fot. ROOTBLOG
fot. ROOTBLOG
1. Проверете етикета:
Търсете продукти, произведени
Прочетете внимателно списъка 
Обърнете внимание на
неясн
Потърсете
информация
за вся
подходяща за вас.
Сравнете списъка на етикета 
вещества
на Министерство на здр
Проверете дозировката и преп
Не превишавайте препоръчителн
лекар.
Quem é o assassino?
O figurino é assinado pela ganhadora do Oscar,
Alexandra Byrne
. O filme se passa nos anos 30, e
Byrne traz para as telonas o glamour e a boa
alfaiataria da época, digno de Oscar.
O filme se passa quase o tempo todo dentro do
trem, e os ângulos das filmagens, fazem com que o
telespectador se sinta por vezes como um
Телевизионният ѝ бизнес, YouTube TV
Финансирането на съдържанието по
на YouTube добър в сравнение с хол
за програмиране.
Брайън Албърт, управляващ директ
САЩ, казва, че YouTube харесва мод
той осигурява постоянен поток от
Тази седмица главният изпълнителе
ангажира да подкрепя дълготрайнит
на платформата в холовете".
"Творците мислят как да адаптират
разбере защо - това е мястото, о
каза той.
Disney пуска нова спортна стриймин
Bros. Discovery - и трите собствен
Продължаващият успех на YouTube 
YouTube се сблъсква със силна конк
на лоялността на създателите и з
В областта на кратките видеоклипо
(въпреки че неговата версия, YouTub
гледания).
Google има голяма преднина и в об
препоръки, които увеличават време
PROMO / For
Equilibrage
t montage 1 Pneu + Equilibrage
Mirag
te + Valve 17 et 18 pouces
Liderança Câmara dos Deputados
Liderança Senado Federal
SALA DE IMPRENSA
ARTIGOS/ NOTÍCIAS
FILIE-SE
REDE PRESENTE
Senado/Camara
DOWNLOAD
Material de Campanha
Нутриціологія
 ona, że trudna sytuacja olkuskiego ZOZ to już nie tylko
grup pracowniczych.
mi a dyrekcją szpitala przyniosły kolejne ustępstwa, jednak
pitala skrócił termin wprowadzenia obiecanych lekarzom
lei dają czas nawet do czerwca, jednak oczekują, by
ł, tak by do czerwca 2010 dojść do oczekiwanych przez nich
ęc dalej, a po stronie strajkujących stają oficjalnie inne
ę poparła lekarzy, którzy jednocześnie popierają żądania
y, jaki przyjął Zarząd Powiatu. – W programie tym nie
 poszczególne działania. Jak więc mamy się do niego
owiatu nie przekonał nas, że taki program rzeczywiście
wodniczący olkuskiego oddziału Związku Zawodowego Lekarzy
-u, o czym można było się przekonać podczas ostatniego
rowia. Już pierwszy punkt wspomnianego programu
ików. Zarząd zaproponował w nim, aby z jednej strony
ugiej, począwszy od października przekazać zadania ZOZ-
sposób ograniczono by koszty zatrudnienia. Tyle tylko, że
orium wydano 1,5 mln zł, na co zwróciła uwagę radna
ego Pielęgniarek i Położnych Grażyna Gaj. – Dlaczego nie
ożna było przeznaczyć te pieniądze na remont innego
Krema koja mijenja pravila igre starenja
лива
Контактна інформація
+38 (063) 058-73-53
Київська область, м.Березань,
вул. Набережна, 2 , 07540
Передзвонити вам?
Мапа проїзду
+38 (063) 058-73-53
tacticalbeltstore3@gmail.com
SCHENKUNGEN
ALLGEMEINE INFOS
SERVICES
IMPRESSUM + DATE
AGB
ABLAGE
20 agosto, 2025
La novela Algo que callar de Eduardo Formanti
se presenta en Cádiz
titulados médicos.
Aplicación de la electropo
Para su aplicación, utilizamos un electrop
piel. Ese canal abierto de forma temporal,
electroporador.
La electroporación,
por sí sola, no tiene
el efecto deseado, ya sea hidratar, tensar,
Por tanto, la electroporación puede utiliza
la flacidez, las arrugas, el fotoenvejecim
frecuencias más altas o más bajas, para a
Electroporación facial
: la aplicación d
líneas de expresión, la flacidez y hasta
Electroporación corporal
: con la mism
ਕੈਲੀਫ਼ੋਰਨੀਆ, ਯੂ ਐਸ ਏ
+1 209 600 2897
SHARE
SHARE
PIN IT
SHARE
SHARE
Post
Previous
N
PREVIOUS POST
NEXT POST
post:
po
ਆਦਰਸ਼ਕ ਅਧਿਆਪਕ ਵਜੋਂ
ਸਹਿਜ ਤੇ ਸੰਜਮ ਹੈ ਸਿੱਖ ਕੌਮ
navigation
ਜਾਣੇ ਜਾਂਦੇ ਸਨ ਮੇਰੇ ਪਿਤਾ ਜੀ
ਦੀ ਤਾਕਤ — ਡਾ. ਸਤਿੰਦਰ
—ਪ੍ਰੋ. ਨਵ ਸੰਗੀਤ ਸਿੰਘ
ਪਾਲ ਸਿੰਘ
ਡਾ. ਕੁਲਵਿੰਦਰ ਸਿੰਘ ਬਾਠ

• _Problem description_: Copy all the entries verbatim.

• _Task answer_:
fot. ROOTBLOG
fot. ROOTBLOG
1. Проверете етикета:
Търсете продукти, произведени
Прочетете внимателно списъка 
Обърнете внимание на
неясн
Потърсете
информация
за вся
подходяща за вас.
Сравнете списъка на етикета 
вещества
на Министерство на здр
Проверете дозировката и преп
Не превишавайте препоръчителн
лекар.
Quem é o assassino?
O figurino é assinado pela ganhadora do Oscar,
Alexandra Byrne
. O filme se passa nos anos 30, e
Byrne traz para as telonas o glamour e a boa
alfaiataria da época, digno de Oscar.
O filme se passa quase o tempo todo dentro do
trem, e os ângulos das filmagens, fazem com que o
telespectador se sinta por vezes como um
Телевизионният ѝ бизнес, YouTube TV
Финансирането на съдържанието по
на YouTube добър в сравнение с хол
за програмиране.
Брайън Албърт, управляващ директ
САЩ, казва, че YouTube харесва мод
той осигурява постоянен поток от
Тази седмица главният изпълнителе
ангажира да подкрепя дълготрайнит
на платформата в холовете".
"Творците мислят как да адаптират
разбере защо - това е мястото, о
каза той.
Disney пуска нова спортна стриймин
Bros. Discovery - и трите собствен
Продължаващият успех на YouTube 
YouTube се сблъсква със силна конк
на лоялността на създателите и з
В областта на кратките видеоклипо
(въпреки че неговата версия, YouTub
гледания).
Google има голяма преднина и в об
препоръки, които увеличават време
PROMO / For
Equilibrage
t montage 1 Pneu + Equilibrage
Mirag
te + Valve 17 et 18 pouces
Liderança Câmara dos Deputados
Liderança Senado Federal
SALA DE IMPRENSA
ARTIGOS/ NOTÍCIAS
FILIE-SE
REDE PRESENTE
Senado/Camara
DOWNLOAD
Material de Campanha
Нутриціологія
 ona, że trudna sytuacja olkuskiego ZOZ to już nie tylko
grup pracowniczych.
mi a dyrekcją szpitala przyniosły kolejne ustępstwa, jednak
pitala skrócił termin wprowadzenia obiecanych lekarzom
lei dają czas nawet do czerwca, jednak oczekują, by
ł, tak by do czerwca 2010 dojść do oczekiwanych przez nich
ęc dalej, a po stronie strajkujących stają oficjalnie inne
ę poparła lekarzy, którzy jednocześnie popierają żądania
y, jaki przyjął Zarząd Powiatu. – W programie tym nie
 poszczególne działania. Jak więc mamy się do niego
owiatu nie przekonał nas, że taki program rzeczywiście
wodniczący olkuskiego oddziału Związku Zawodowego Lekarzy
-u, o czym można było się przekonać podczas ostatniego
rowia. Już pierwszy punkt wspomnianego programu
ików. Zarząd zaproponował w nim, aby z jednej strony
ugiej, począwszy od października przekazać zadania ZOZ-
sposób ograniczono by koszty zatrudnienia. Tyle tylko, że
orium wydano 1,5 mln zł, na co zwróciła uwagę radna
ego Pielęgniarek i Położnych Grażyna Gaj. – Dlaczego nie
ożna było przeznaczyć te pieniądze na remont innego
Krema koja mijenja pravila igre starenja
лива
Контактна інформація
+38 (063) 058-73-53
Київська область, м.Березань,
вул. Набережна, 2 , 07540
Передзвонити вам?
Мапа проїзду
+38 (063) 058-73-53
tacticalbeltstore3@gmail.com
SCHENKUNGEN
ALLGEMEINE INFOS
SERVICES
IMPRESSUM + DATE
AGB
ABLAGE
20 agosto, 2025
La novela Algo que callar de Eduardo Formanti
se presenta en Cádiz
titulados médicos.
Aplicación de la electropo
Para su aplicación, utilizamos un electrop
piel. Ese canal abierto de forma temporal,
electroporador.
La electroporación,
por sí sola, no tiene
el efecto deseado, ya sea hidratar, tensar,
Por tanto, la electroporación puede utiliza
la flacidez, las arrugas, el fotoenvejecim
frecuencias más altas o más bajas, para a
Electroporación facial
: la aplicación d
líneas de expresión, la flacidez y hasta
Electroporación corporal
: con la mism
ਕੈਲੀਫ਼ੋਰਨੀਆ, ਯੂ ਐਸ ਏ
+1 209 600 2897
SHARE
SHARE
PIN IT
SHARE
SHARE
Post
Previous
N
PREVIOUS POST
NEXT POST
post:
po
ਆਦਰਸ਼ਕ ਅਧਿਆਪਕ ਵਜੋਂ
ਸਹਿਜ ਤੇ ਸੰਜਮ ਹੈ ਸਿੱਖ ਕੌਮ
navigation
ਜਾਣੇ ਜਾਂਦੇ ਸਨ ਮੇਰੇ ਪਿਤਾ ਜੀ
ਦੀ ਤਾਕਤ — ਡਾ. ਸਤਿੰਦਰ
—ਪ੍ਰੋ. ਨਵ ਸੰਗੀਤ ਸਿੰਘ
ਪਾਲ ਸਿੰਘ
ਡਾ. ਕੁਲਵਿੰਦਰ ਸਿੰਘ ਬਾਠ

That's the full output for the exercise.